Japanese Title: 桐山零 / 河沿いの町
3-Gatsu no Lion (March Comes in Like a Lion -月のライオン) is based on an on-going manga series by Chika Umino who is best known for Honey and Clover. The TV Anime is produced by Shaft and a two-part live action film is already scheduled for March and April 2017. It’s going to be a 22-episode series, directed by Akiyuki Shinbo, character designs by Nobuhiro Sugiyama, and music by Yukari Hashimoto. Both the opening and closing songs are performed by Bump of Chicken.
The summary of the series: Rei (lit. zero) is a 17-year-old professional shōgi player. He has no real family and no real friends. His attitude towards life and shōgi changes when he meets the Kawamoto sisters: Akari, Hinata, and Momo.
The episode starts with a film-like quality I rarely see in TV anime productions. The intro is adorned with a wonderful song from Bump of Chicken over a set of surreal images that remind us the psychological weight our main character has to carry.
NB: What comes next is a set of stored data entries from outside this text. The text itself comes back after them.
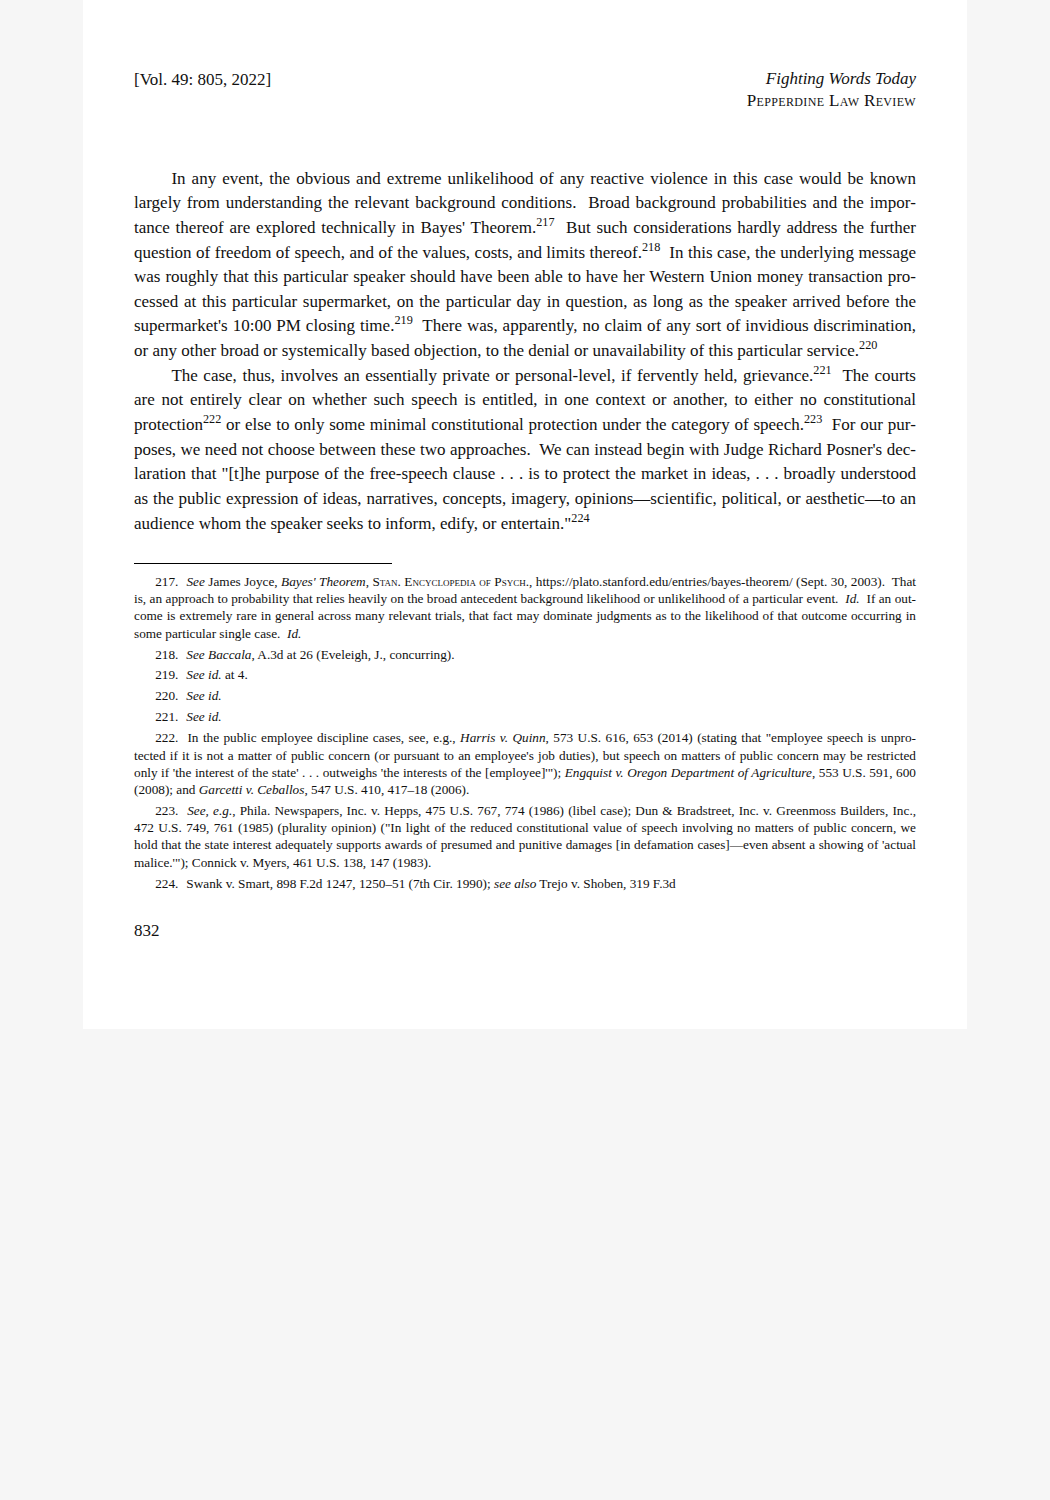[Vol. 49: 805, 2022]
Fighting Words Today
Pepperdine Law Review
In any event, the obvious and extreme unlikelihood of any reactive violence in this case would be known largely from understanding the relevant background conditions. Broad background probabilities and the importance thereof are explored technically in Bayes' Theorem.217 But such considerations hardly address the further question of freedom of speech, and of the values, costs, and limits thereof.218 In this case, the underlying message was roughly that this particular speaker should have been able to have her Western Union money transaction processed at this particular supermarket, on the particular day in question, as long as the speaker arrived before the supermarket's 10:00 PM closing time.219 There was, apparently, no claim of any sort of invidious discrimination, or any other broad or systemically based objection, to the denial or unavailability of this particular service.220
The case, thus, involves an essentially private or personal-level, if fervently held, grievance.221 The courts are not entirely clear on whether such speech is entitled, in one context or another, to either no constitutional protection222 or else to only some minimal constitutional protection under the category of speech.223 For our purposes, we need not choose between these two approaches. We can instead begin with Judge Richard Posner's declaration that "[t]he purpose of the free-speech clause . . . is to protect the market in ideas, . . . broadly understood as the public expression of ideas, narratives, concepts, imagery, opinions—scientific, political, or aesthetic—to an audience whom the speaker seeks to inform, edify, or entertain."224
217. See James Joyce, Bayes' Theorem, Stan. Encyclopedia of Psych., https://plato.stanford.edu/entries/bayes-theorem/ (Sept. 30, 2003). That is, an approach to probability that relies heavily on the broad antecedent background likelihood or unlikelihood of a particular event. Id. If an outcome is extremely rare in general across many relevant trials, that fact may dominate judgments as to the likelihood of that outcome occurring in some particular single case. Id.
218. See Baccala, A.3d at 26 (Eveleigh, J., concurring).
219. See id. at 4.
220. See id.
221. See id.
222. In the public employee discipline cases, see, e.g., Harris v. Quinn, 573 U.S. 616, 653 (2014) (stating that "employee speech is unprotected if it is not a matter of public concern (or pursuant to an employee's job duties), but speech on matters of public concern may be restricted only if 'the interest of the state' . . . outweighs 'the interests of the [employee]'"); Engquist v. Oregon Department of Agriculture, 553 U.S. 591, 600 (2008); and Garcetti v. Ceballos, 547 U.S. 410, 417–18 (2006).
223. See, e.g., Phila. Newspapers, Inc. v. Hepps, 475 U.S. 767, 774 (1986) (libel case); Dun & Bradstreet, Inc. v. Greenmoss Builders, Inc., 472 U.S. 749, 761 (1985) (plurality opinion) ("In light of the reduced constitutional value of speech involving no matters of public concern, we hold that the state interest adequately supports awards of presumed and punitive damages [in defamation cases]—even absent a showing of 'actual malice.'"); Connick v. Myers, 461 U.S. 138, 147 (1983).
224. Swank v. Smart, 898 F.2d 1247, 1250–51 (7th Cir. 1990); see also Trejo v. Shoben, 319 F.3d
832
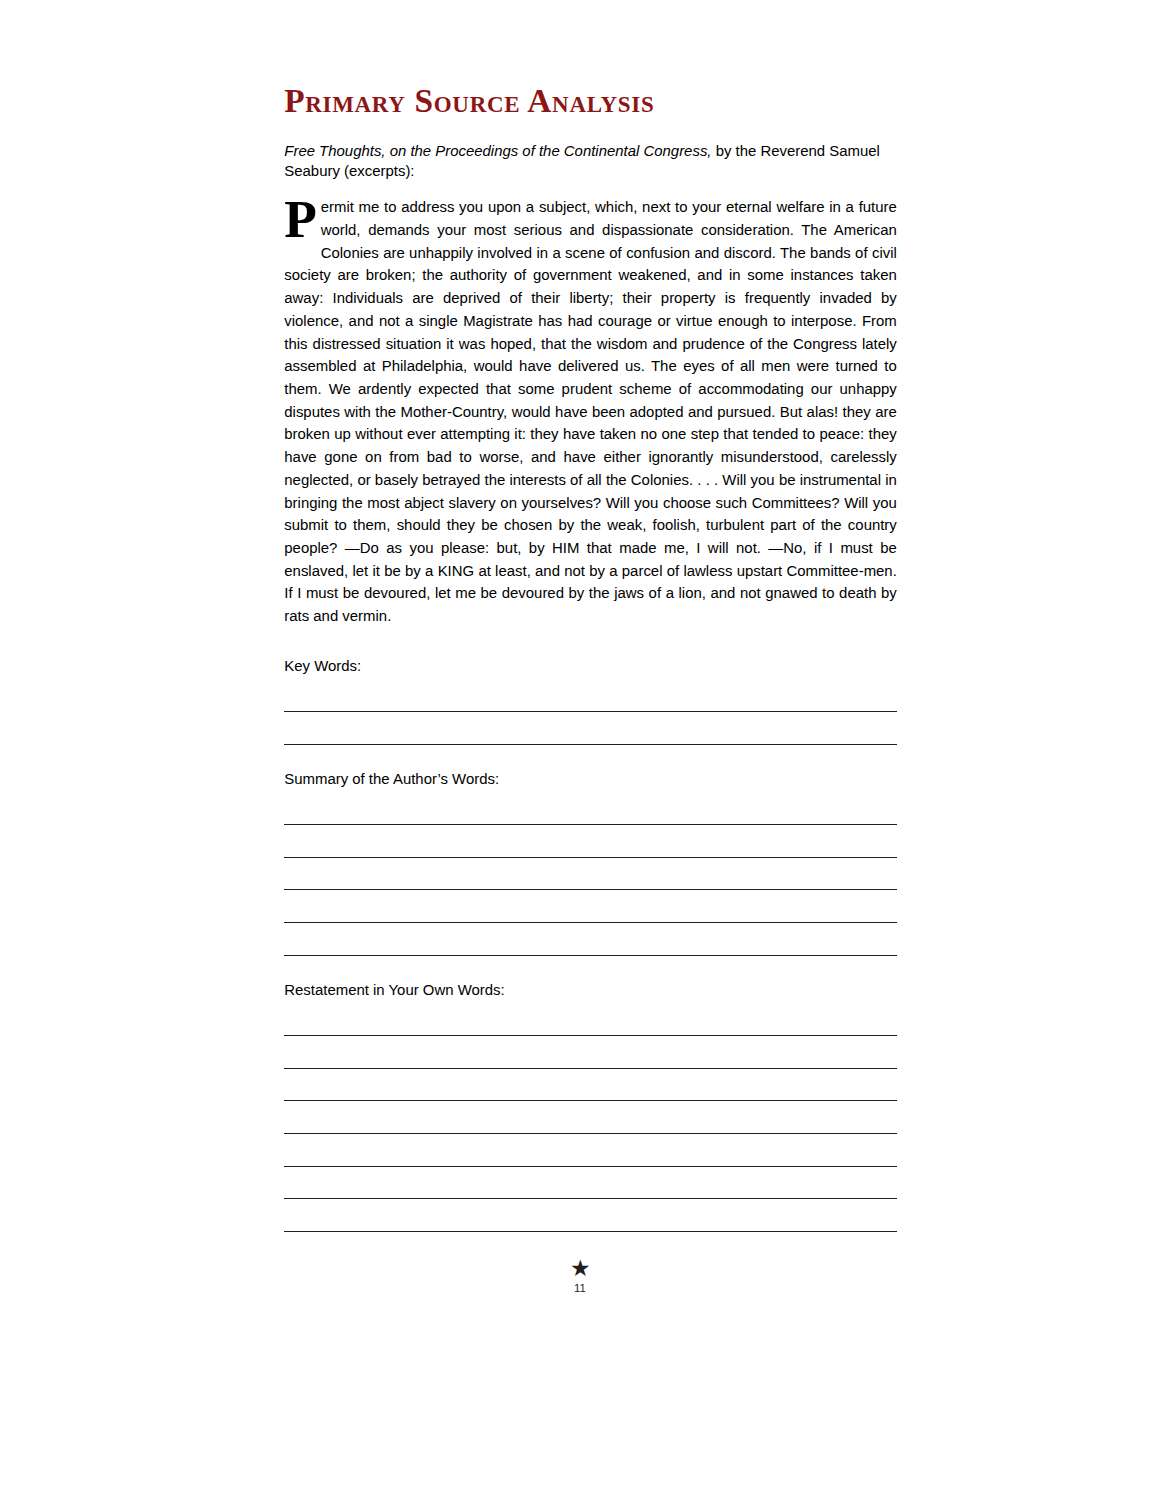Primary Source Analysis
Free Thoughts, on the Proceedings of the Continental Congress, by the Reverend Samuel Seabury (excerpts):
Permit me to address you upon a subject, which, next to your eternal welfare in a future world, demands your most serious and dispassionate consideration. The American Colonies are unhappily involved in a scene of confusion and discord. The bands of civil society are broken; the authority of government weakened, and in some instances taken away: Individuals are deprived of their liberty; their property is frequently invaded by violence, and not a single Magistrate has had courage or virtue enough to interpose. From this distressed situation it was hoped, that the wisdom and prudence of the Congress lately assembled at Philadelphia, would have delivered us. The eyes of all men were turned to them. We ardently expected that some prudent scheme of accommodating our unhappy disputes with the Mother-Country, would have been adopted and pursued. But alas! they are broken up without ever attempting it: they have taken no one step that tended to peace: they have gone on from bad to worse, and have either ignorantly misunderstood, carelessly neglected, or basely betrayed the interests of all the Colonies. . . . Will you be instrumental in bringing the most abject slavery on yourselves? Will you choose such Committees? Will you submit to them, should they be chosen by the weak, foolish, turbulent part of the country people? —Do as you please: but, by HIM that made me, I will not. —No, if I must be enslaved, let it be by a KING at least, and not by a parcel of lawless upstart Committee-men. If I must be devoured, let me be devoured by the jaws of a lion, and not gnawed to death by rats and vermin.
Key Words:
Summary of the Author’s Words:
Restatement in Your Own Words:
★
11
This episode (and I guess every episode from now on) is cut into two parts/ chapters (Rei Kiriyama / The Town Along the River). The first part begins with a dream sequence of a woman listing all the reasons Rei’s name (lit. zero) suits him: he has no family, no real friends, he is alone. And that voice is the only thing we’ll hear for the next six minutes. Rei wakes up in an almost empty room, dresses up and heads for the shōgi hall. His movements are slow and derived of any energy. His commute is lonely and sad. His ghostly presence is interrupted only by a sequence of background images and the French lyrics of the soundtrack song. It is evident that Rei suffers from depression, something that is further reinforced by the piano music and the flashback sequences during the shōgi match with his teacher. Even the game in which he has devoted his life seems to be a burden, each piece move sounding louder than the previous. No words were needed. This was atmosphere building at its best.
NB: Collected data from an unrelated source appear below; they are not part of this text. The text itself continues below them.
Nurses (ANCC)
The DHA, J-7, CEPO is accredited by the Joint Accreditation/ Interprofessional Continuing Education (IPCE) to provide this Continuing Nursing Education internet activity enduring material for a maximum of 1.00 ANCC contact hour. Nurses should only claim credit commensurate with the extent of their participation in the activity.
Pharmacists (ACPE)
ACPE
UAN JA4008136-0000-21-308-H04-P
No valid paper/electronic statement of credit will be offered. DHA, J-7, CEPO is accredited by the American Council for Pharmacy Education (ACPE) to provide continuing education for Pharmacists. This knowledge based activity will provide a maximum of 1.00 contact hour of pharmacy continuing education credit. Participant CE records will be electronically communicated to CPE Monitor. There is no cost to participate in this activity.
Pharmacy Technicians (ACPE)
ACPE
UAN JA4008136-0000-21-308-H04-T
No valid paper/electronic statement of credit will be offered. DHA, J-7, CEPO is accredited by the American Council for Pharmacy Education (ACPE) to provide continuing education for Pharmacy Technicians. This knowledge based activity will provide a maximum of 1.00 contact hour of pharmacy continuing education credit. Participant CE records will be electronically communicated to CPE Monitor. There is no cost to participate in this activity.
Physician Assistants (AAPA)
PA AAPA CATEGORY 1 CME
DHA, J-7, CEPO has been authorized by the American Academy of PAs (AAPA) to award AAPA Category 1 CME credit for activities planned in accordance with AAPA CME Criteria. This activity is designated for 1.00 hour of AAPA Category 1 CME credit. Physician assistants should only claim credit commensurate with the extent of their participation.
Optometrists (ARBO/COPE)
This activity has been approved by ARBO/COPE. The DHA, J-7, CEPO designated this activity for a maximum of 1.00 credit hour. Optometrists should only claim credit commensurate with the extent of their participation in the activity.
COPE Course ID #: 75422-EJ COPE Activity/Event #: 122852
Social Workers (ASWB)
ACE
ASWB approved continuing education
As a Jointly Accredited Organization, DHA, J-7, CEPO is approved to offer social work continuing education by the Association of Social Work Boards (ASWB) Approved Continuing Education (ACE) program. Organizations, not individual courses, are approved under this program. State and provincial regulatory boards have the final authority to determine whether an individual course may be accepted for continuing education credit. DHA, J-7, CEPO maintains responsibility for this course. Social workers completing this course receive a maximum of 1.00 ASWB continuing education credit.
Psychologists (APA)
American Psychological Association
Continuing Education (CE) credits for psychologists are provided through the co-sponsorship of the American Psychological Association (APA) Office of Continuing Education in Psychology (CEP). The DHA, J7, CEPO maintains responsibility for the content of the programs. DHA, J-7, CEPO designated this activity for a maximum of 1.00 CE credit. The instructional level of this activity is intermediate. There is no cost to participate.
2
But Rei’s life is not all gloom and black. It seems that he is close to the Kawamoto family: sisters Akari, Hinata and Momo who live with their grandpa and cats and run a wagashi shop. Their hope is possibly a metaphor that signifies the complete opposite of Rei’s emotional state: it is the warmest and most loving place you have ever encountered. It is full of energy and love and cats who can talk (well, at least we can hear them). The eldest sister and grandpa know that Rei is suffering and they try to keep him close. That surreal, unrealistic scenery is the main theme of the second part of the episode. Cute girls, bizarre scenes, good energy, and vibrant colors.
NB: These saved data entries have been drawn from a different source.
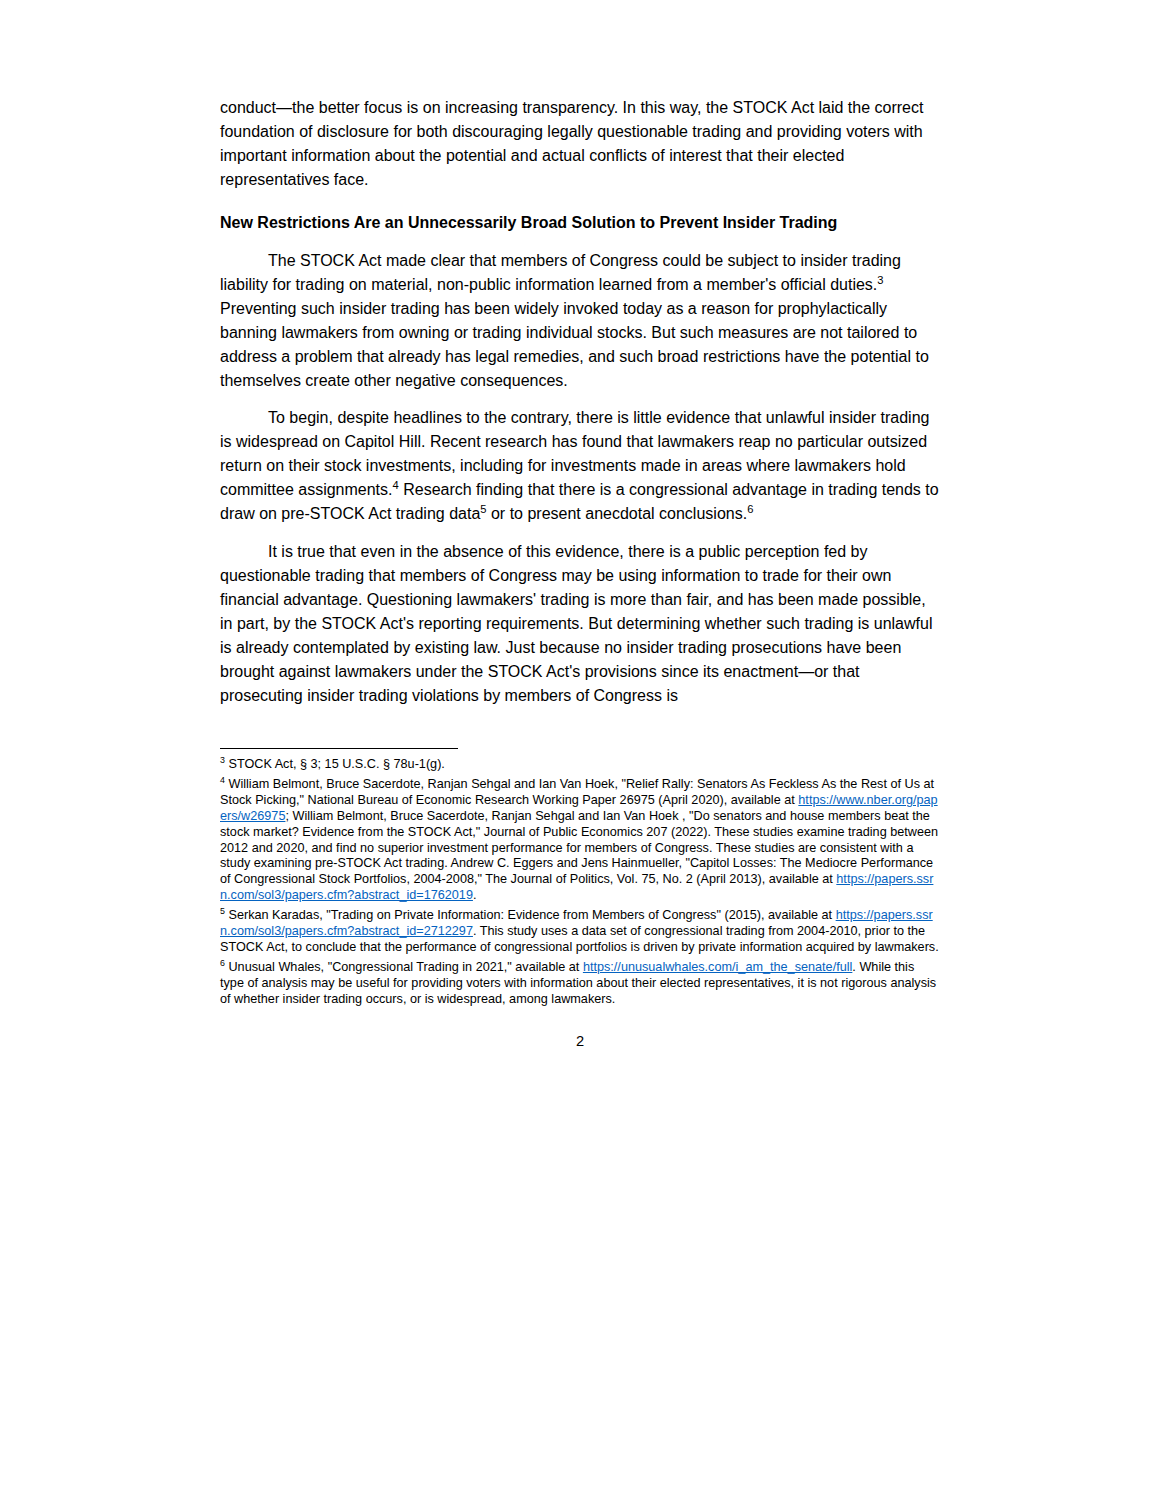conduct—the better focus is on increasing transparency. In this way, the STOCK Act laid the correct foundation of disclosure for both discouraging legally questionable trading and providing voters with important information about the potential and actual conflicts of interest that their elected representatives face.
New Restrictions Are an Unnecessarily Broad Solution to Prevent Insider Trading
The STOCK Act made clear that members of Congress could be subject to insider trading liability for trading on material, non-public information learned from a member's official duties.3 Preventing such insider trading has been widely invoked today as a reason for prophylactically banning lawmakers from owning or trading individual stocks. But such measures are not tailored to address a problem that already has legal remedies, and such broad restrictions have the potential to themselves create other negative consequences.
To begin, despite headlines to the contrary, there is little evidence that unlawful insider trading is widespread on Capitol Hill. Recent research has found that lawmakers reap no particular outsized return on their stock investments, including for investments made in areas where lawmakers hold committee assignments.4 Research finding that there is a congressional advantage in trading tends to draw on pre-STOCK Act trading data5 or to present anecdotal conclusions.6
It is true that even in the absence of this evidence, there is a public perception fed by questionable trading that members of Congress may be using information to trade for their own financial advantage. Questioning lawmakers' trading is more than fair, and has been made possible, in part, by the STOCK Act's reporting requirements. But determining whether such trading is unlawful is already contemplated by existing law. Just because no insider trading prosecutions have been brought against lawmakers under the STOCK Act's provisions since its enactment—or that prosecuting insider trading violations by members of Congress is
3 STOCK Act, § 3; 15 U.S.C. § 78u-1(g).
4 William Belmont, Bruce Sacerdote, Ranjan Sehgal and Ian Van Hoek, "Relief Rally: Senators As Feckless As the Rest of Us at Stock Picking," National Bureau of Economic Research Working Paper 26975 (April 2020), available at https://www.nber.org/papers/w26975; William Belmont, Bruce Sacerdote, Ranjan Sehgal and Ian Van Hoek , "Do senators and house members beat the stock market? Evidence from the STOCK Act," Journal of Public Economics 207 (2022). These studies examine trading between 2012 and 2020, and find no superior investment performance for members of Congress. These studies are consistent with a study examining pre-STOCK Act trading. Andrew C. Eggers and Jens Hainmueller, "Capitol Losses: The Mediocre Performance of Congressional Stock Portfolios, 2004-2008," The Journal of Politics, Vol. 75, No. 2 (April 2013), available at https://papers.ssrn.com/sol3/papers.cfm?abstract_id=1762019.
5 Serkan Karadas, "Trading on Private Information: Evidence from Members of Congress" (2015), available at https://papers.ssrn.com/sol3/papers.cfm?abstract_id=2712297. This study uses a data set of congressional trading from 2004-2010, prior to the STOCK Act, to conclude that the performance of congressional portfolios is driven by private information acquired by lawmakers.
6 Unusual Whales, "Congressional Trading in 2021," available at https://unusualwhales.com/i_am_the_senate/full. While this type of analysis may be useful for providing voters with information about their elected representatives, it is not rigorous analysis of whether insider trading occurs, or is widespread, among lawmakers.
2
Images and Music: That’s the only highlight I am going to mention in this episode, because nothing else comes even close. The series’ drawings are beautiful and the multi-scene sequences on top of the soft, calming piano pieces give 3-gatsu no Lion an almost ethereal feeling. This is going to be one tear-jerking story and the atmosphere is already set.
Contrast: This is definitely the main theme of the episode, if not of the whole series. The contrast between depression and love. It’s evident that Rei comes from a troubled family. The Kawamoto family is the exact opposite. When Rei was a child he had a spark in his eyes when he played shōgi. Now his stare is hollow and empty. He doesn’t believe that anyone cares for him, he doesn’t eat properly, and he obviously cries himself to sleep.
Shōgi: Shogi (将棋), also known as Japanese chess or the Generals’ Game, is a two-player strategy board game in the same family as chess, it’s the most popular of the chess variants and it’s native to Japan. I have no idea how to play the game, but according to this page, the popularity of shogi is due to a rule where the captured pieces can be returned to the game by the opponent. David Pritchard credits the drop rule to the practice of 16th century mercenaries who switched loyalties when captured—no doubt as an alternative to execution.
Wagashi: The shop of the Kawamoto family sells wagashi. They are traditional Japanese sweets that are often served with tea. Before the introduction of sugar in Japan, the word kasha (lit. sweets) referred to fruits and nuts. Now, Japanese confectionery is a treat for both the eyes and the palette. They really know how to make sweets.
‘The calm mind is the way’ reads a wall mural during Rei’s shōgi match. His mind is definitely not calm, but rid with regrets, self-doubt, and unbelievable sadness. The story seems familiar (last season Orange dealt with depression as well) but that doesn’t mean it’s not interesting or relevant. Maybe the fact that it’s so relevant should make us think how common the condition is in our age.
Rei’s story is not something new. Hundreds, thousands of similar stories play every day all around us. It seems familiar, maybe a little too bluntly familiar. But that’s what make it even more interesting. I am looking forward to the next episode.